Render every line of the records as a Markdown table with two columns, Row for the line's number and Text for the line itself, leaving out any blank lines.

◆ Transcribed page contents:
- - - - -

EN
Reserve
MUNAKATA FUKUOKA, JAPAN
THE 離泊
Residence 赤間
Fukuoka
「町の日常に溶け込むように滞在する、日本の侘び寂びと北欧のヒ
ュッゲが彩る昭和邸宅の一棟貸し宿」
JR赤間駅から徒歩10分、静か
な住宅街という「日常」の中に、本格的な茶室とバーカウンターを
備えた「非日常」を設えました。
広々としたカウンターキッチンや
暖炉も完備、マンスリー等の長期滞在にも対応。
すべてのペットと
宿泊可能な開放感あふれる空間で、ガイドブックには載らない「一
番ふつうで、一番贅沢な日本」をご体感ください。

- - - - -

◆ Exercise output:
| Row | Text |
|---|---|
| 1 | EN |
| 2 | Reserve |
| 3 | MUNAKATA FUKUOKA, JAPAN |
| 4 | THE 離泊 |
| 5 | Residence 赤間 |
| 6 | Fukuoka |
| 7 | 「町の日常に溶け込むように滞在する、日本の侘び寂びと北欧のヒ |
| 8 | ュッゲが彩る昭和邸宅の一棟貸し宿」 |
| 9 | JR赤間駅から徒歩10分、静か |
| 10 | な住宅街という「日常」の中に、本格的な茶室とバーカウンターを |
| 11 | 備えた「非日常」を設えました。 |
| 12 | 広々としたカウンターキッチンや |
| 13 | 暖炉も完備、マンスリー等の長期滞在にも対応。 |
| 14 | すべてのペットと |
| 15 | 宿泊可能な開放感あふれる空間で、ガイドブックには載らない「一 |
| 16 | 番ふつうで、一番贅沢な日本」をご体感ください。 |